Gabay noted that “While the issue of the cost of all this unnecessary surgery is an important one, our own focus for this story centered on what the variation in cesarean rates says about the quality of medical care women receive during labor and delivery and on how women can avoid an unnecessary c-section. These issues appear to be of secondary importance, if they are discussed at all, in stories that appear in the mass media.”
On the other hand, “In-depth coverage of this story by the mass media might have done more to: increase women’s awareness of the risks associated with cesarean surgery and of the steps they can take to avoid an unnecessary c-section; and encourage women to take an active interest in the care they will receive during labor and delivery. Women need to know that discussing with their doctors their concerns about cesarean section and other forms of medical intervention that may occur during labor and delivery is not only appropriate, it can ensure that women choose an obstetrician (or midwife) whose philosophy of obstetric care compares favorably with their own, leading to better childbirth experiences for women.”
Gabay feels that certain physicians and hospitals have most to gain from the limited coverage given the subject. “Certainly, those physicians who don’t want to be questioned by their patients about treatment decisions or held accountable for their over-utilization of this major surgery benefit most by limiting coverage of this story.
“Hospitals also benefit from the limited coverage. The medical literature includes several examples of how hospitals have addressed the problem of high cesarean rates by instituting one or more measures designed to reduce the use of cesarean surgery.

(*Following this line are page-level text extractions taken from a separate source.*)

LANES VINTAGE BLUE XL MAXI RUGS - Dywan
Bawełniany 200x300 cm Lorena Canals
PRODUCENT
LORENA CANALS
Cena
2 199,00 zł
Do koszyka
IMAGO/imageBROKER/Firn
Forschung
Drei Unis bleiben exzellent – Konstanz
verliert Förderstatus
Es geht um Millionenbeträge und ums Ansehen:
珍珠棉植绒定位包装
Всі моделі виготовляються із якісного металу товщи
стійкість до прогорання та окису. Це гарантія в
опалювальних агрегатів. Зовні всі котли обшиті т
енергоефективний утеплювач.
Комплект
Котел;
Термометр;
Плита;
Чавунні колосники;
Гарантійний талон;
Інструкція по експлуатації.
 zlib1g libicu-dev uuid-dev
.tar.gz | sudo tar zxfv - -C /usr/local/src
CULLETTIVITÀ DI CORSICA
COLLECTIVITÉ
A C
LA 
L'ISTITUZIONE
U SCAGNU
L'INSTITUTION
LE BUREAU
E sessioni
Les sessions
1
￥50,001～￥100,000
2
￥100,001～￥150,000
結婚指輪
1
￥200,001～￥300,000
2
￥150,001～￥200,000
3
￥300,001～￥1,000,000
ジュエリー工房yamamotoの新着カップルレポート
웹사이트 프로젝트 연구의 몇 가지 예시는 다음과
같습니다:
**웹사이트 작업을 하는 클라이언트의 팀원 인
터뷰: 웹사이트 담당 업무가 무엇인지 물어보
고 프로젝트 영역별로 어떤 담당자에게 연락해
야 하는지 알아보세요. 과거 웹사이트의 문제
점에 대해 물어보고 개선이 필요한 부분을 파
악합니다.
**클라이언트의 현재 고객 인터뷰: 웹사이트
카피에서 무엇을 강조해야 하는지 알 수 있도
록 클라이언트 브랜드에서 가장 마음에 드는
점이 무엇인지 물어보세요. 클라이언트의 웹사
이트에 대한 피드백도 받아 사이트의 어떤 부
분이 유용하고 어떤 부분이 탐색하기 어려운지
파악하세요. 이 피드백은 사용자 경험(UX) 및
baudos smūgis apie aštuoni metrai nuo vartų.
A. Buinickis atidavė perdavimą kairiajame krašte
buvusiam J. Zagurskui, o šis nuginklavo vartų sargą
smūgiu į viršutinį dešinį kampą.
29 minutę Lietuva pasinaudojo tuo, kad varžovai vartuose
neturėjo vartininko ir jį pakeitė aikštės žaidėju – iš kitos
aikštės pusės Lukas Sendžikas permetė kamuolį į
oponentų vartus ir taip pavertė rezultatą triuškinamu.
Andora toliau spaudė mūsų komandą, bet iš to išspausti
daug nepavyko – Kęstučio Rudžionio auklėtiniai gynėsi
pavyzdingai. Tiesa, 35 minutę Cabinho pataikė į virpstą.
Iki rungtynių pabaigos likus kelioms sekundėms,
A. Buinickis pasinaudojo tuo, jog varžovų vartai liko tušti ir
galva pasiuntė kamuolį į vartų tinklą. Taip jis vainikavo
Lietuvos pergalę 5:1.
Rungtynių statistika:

However, rather than take responsibility for unnecessary surgery taking place within their walls, some hospitals may instead continue allowing the performance of unnecessary surgery, due to the strong pull of financial incentives. Media coverage can increase the pressure on those hospitals named as having high c-section rates to pursue changes that can result in lower cesarean rates.” Gabay notes that the Florida legislature has taken steps to reduce the number of unnecessary cesareans and hopes that other state legislatures will follow Florida’s lead and take a more proactive role toward ending the costly and dangerous epidemic of unnecessary cesarean surgery.